In your output, repeat each entry exactly and include no pictures.

====== PROVIDED RECORDS ======

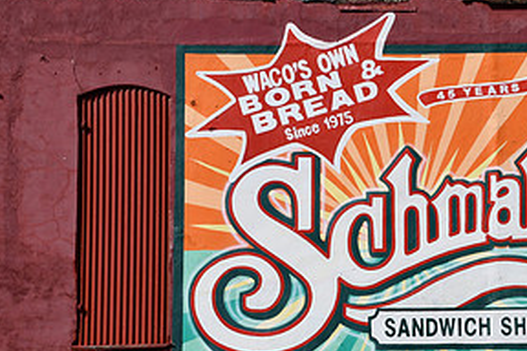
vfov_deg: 9.4
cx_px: 437
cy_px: 270
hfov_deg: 14.1
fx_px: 2122
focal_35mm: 145
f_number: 10
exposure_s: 1/400
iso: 100
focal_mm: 48
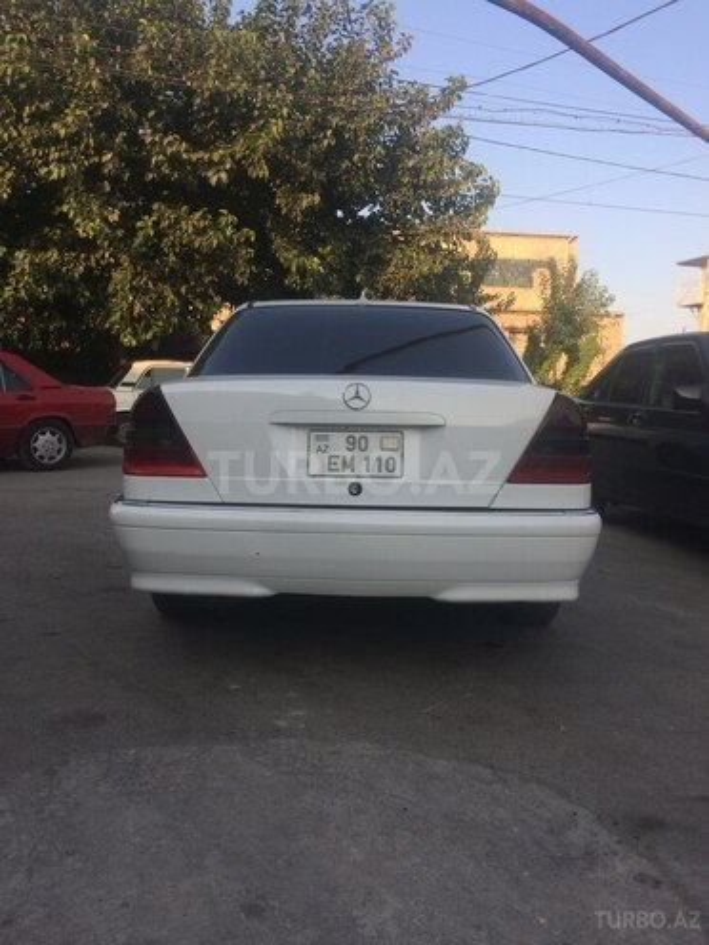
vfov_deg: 61.7
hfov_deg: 48.2
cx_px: 354
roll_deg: -2.0
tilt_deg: -3.5
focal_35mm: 29
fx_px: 792
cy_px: 472
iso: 32
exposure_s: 1/720
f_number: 2.2
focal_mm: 4.15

======

=== SOLUTION FOR THIS EXERCISE ===
vfov_deg: 9.4
cx_px: 437
cy_px: 270
hfov_deg: 14.1
fx_px: 2122
focal_35mm: 145
f_number: 10
exposure_s: 1/400
iso: 100
focal_mm: 48
vfov_deg: 61.7
hfov_deg: 48.2
cx_px: 354
roll_deg: -2.0
tilt_deg: -3.5
focal_35mm: 29
fx_px: 792
cy_px: 472
iso: 32
exposure_s: 1/720
f_number: 2.2
focal_mm: 4.15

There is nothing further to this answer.